Une classe de Mme Hông. |
Chaque matin, Mme Hông, 42 ans, domiciliée dans le district d’An Hoà, ville de Huê (Centre), se rend très tôt dans la classe pour que tout soit prêt avant d’accueillir ses élèves. Elle connaît chaque visage et les conditions de vie de chacune de leur famille. Eux l’appellent «maîtresse Hông», bien qu’elle n’ait fréquenté aucun établissement de formation pédagogique.
Baccalauréat en poche, elle a décidé d’ouvrir cette classe «du cœur» pour les enfants des pêcheurs. Au début, sa classe se situait dans la rue Lê Loi, et les élèves qu’elle accueillait vivaient tous sur les embarcations de la rivière des Parfums. Puis, lorsque tout ce petit monde flottant a dû s’installer sur la terre ferme, elle les a suivis.
«Je leur enseigne la littérature et les mathématiques avec les manuels du ministère de l’Éducation et de la Formation. Les niveaux que j’assure vont de la 1ere à la 4e classe (du CP au CM1 selon le système scolaire français). Les conditions de vie difficiles de leur famille font qu’ils n’ont pas les moyens d’aller à l’école. Je veux d’abord leur apprendre à lire et écrire. Peut-être que quelques-uns pourront ensuite fréquenter des écoles normales», confie le professeur.
Au bout d’un certain temps en effet, les pêcheurs ont été contraints de déménager dans le quartier résidentiel Huong So, sur la terre ferme. Beaucoup d’enfants ont alors abandonné la classe pour gagner de quoi vivre ou rester à la maison pour garder leurs cadets. Mais il en aurait fallu davantage pour décourager Mme Hông. Avec son amie Nguyên Thi Huê, elle est allée à la rencontre de chaque famille pour demander aux parents de permettre à leurs enfants de retourner en classe. Pari réussi, puisqu’elle a été rouverte, avec qui plus est deux institutrices pour le prix d’une!
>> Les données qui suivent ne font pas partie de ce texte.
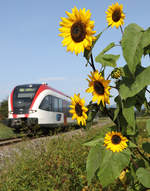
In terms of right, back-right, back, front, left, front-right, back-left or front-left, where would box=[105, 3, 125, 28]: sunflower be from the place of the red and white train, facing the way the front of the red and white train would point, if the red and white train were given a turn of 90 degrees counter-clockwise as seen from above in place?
front-right

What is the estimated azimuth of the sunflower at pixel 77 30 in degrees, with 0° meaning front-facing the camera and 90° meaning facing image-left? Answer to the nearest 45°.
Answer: approximately 45°

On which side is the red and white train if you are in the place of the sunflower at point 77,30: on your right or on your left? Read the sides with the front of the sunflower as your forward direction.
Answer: on your right

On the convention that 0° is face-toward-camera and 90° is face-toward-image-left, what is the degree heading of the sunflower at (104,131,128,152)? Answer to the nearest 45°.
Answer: approximately 0°
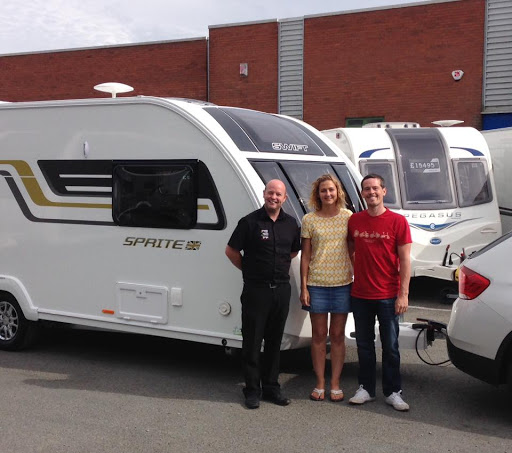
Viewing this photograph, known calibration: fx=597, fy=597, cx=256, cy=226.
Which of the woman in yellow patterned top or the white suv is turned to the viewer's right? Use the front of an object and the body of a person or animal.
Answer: the white suv

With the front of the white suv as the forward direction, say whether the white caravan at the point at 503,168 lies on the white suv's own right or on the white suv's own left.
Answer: on the white suv's own left

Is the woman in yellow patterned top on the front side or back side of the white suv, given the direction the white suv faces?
on the back side

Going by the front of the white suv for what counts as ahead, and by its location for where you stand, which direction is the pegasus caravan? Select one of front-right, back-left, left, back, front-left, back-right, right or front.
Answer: left

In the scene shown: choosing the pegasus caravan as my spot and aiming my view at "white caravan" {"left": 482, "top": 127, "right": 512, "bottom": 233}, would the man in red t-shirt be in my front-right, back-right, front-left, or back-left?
back-right

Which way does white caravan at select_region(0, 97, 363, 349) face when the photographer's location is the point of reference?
facing the viewer and to the right of the viewer

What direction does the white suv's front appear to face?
to the viewer's right

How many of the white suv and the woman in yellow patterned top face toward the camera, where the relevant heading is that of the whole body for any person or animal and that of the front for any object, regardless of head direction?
1

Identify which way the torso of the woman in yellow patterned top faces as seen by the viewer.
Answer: toward the camera

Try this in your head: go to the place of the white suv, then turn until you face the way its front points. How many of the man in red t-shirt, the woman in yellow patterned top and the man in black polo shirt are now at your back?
3

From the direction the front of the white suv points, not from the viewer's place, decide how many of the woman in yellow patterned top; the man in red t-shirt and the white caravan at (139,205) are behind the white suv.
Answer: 3

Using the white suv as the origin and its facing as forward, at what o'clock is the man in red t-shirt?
The man in red t-shirt is roughly at 6 o'clock from the white suv.

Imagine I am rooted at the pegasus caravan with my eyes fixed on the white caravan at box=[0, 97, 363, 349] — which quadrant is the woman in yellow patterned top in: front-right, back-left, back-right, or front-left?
front-left
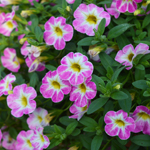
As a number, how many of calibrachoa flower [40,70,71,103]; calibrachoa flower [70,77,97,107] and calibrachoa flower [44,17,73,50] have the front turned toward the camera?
3

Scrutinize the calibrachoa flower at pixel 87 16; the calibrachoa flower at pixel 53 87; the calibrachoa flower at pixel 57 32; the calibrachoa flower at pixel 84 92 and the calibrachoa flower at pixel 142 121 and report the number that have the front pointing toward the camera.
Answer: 5

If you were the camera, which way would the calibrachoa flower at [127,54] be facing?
facing the viewer and to the left of the viewer

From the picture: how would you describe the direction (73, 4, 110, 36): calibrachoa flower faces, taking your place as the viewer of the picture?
facing the viewer

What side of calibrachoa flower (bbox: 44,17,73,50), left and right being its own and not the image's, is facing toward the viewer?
front
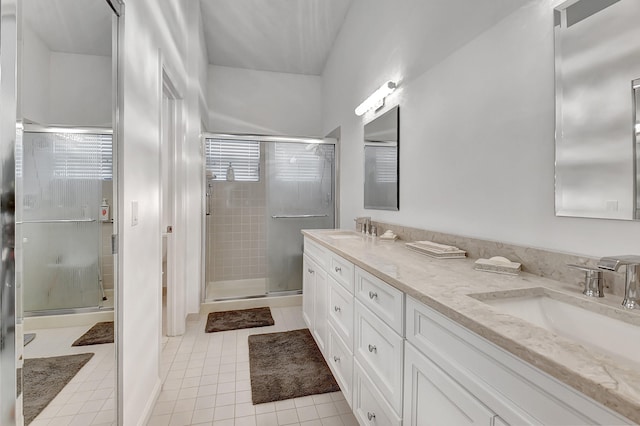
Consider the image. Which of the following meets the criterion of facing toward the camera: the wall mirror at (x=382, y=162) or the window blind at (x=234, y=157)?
the window blind

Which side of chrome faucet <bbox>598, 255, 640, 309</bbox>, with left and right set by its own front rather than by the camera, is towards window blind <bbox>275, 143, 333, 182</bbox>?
right

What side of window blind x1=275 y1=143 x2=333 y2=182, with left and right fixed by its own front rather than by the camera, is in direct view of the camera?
front

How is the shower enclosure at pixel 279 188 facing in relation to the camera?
toward the camera

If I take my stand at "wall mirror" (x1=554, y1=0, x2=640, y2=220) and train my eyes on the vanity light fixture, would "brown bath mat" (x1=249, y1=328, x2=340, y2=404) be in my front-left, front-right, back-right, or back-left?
front-left

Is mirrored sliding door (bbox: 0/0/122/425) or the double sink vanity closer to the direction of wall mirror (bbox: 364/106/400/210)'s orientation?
the mirrored sliding door

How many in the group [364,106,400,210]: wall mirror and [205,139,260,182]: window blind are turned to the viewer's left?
1

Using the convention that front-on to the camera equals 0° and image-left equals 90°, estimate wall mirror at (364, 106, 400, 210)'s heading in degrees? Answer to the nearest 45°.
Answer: approximately 90°

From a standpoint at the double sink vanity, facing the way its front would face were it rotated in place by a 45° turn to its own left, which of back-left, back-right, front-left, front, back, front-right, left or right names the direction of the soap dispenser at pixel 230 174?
back-right

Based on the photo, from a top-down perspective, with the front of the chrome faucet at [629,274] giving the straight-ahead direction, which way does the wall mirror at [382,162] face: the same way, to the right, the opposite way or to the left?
the same way

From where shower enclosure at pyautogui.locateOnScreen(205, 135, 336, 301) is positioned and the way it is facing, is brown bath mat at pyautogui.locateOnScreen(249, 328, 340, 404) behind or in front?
in front

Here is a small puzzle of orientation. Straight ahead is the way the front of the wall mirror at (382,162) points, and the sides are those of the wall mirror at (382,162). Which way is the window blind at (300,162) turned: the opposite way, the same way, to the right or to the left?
to the left

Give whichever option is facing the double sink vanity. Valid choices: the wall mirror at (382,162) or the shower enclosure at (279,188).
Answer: the shower enclosure

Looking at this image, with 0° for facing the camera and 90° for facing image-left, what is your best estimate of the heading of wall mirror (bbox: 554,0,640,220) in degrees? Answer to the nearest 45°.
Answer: approximately 45°
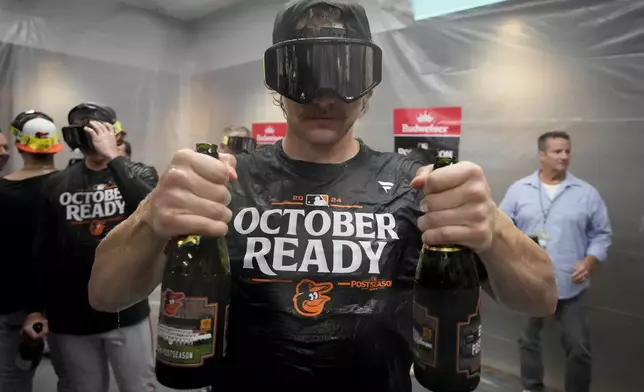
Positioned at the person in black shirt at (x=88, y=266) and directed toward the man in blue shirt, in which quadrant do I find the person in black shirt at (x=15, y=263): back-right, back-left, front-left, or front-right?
back-left

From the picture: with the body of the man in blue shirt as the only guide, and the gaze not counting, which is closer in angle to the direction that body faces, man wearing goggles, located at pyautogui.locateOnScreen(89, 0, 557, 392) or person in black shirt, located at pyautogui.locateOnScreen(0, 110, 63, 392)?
the man wearing goggles

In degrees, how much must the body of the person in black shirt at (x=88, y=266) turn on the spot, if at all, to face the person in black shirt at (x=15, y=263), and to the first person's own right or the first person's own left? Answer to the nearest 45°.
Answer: approximately 135° to the first person's own right

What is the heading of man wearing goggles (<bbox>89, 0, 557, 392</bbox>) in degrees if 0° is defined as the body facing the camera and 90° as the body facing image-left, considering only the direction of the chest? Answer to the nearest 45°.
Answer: approximately 0°

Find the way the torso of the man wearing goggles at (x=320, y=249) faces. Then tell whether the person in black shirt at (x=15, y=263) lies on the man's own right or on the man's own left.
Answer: on the man's own right

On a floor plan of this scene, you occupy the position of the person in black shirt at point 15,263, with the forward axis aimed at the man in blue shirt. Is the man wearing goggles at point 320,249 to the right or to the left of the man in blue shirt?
right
Un élève reçoit des bonbons de son professeur. Photo : CTV/CVN |
Que tous les enfants puissent aller à l’école !
La classe compte aujourd’hui 30 élèves de 8 à 15 ans, Mme Hông donne des cours aux élèves des 1ere et 4e classes, tandis que son collègue Huê se charge des 2e et 3e classes. Un travail qui paye car après la 4e classe, certains enfants ont demandé à leurs parents de les inscrire à l’école normale et ont obtenu de bons résultats scolaires.
C’est le cas par exemple de Trân Thanh Thuy, aujourd’hui au lycée Dang Trân Côn, ou de Tân, qui fréquente les bancs du collège Thông Nhât - une école prestigieuse de la province de Thua Thiên-Huê.
Après la 4e classe, certains enfants ont demandé à leurs parents de les inscrire à l’école normale. Photo : CTV/CVN |
«Voir des familles envoyer leur enfant dans des écoles normales est la plus belle des récompenses pour moi…, même s’il y en a d’autres qui doivent se résoudre à abandonner leurs études», regrette Mme Hông. Son élève de 4e classe Bùi Thi Hiên en fait partie, les conditions de vie de sa famille l’obligeant à apprendre un métier. Les autres comme Vo Thi Lân, Truong Thi Hang, Hà Thi Lan... vont devoir abandonner leurs études pour tenter de gagner leur vie du côté de Hô Chi Minh-Ville.
À l’approche des fêtes, Mme Hông a frappé à la porte d’associations philanthropiques afin de recueillir des fonds pour organiser une fête à ses élèves. «Leur joie suffit à mon bonheur», sourit-elle.
Le directeur adjoint du Centre d’éducation régulière de la ville de Huê, Trân Quang Phuoc, informe que les classes de Mme Hông ont permis d’éradiquer l’analphabétisme chez beaucoup d’enfants de pêcheurs. Ce centre octroie une petite somme pour rémunérer les deux professeurs. Mais, cela ne suffit même pas à couvrir l’achat de l’essence pour le transport. «Elles ne peuvent évidemment pas vivre de ce salaire. Si elles continuent, c’est uniquement parce qu’elles ont un cœur gros comme ça !», a avoué avec respect le chef adjoint du Centre d’éducation régulière de la ville de Huê.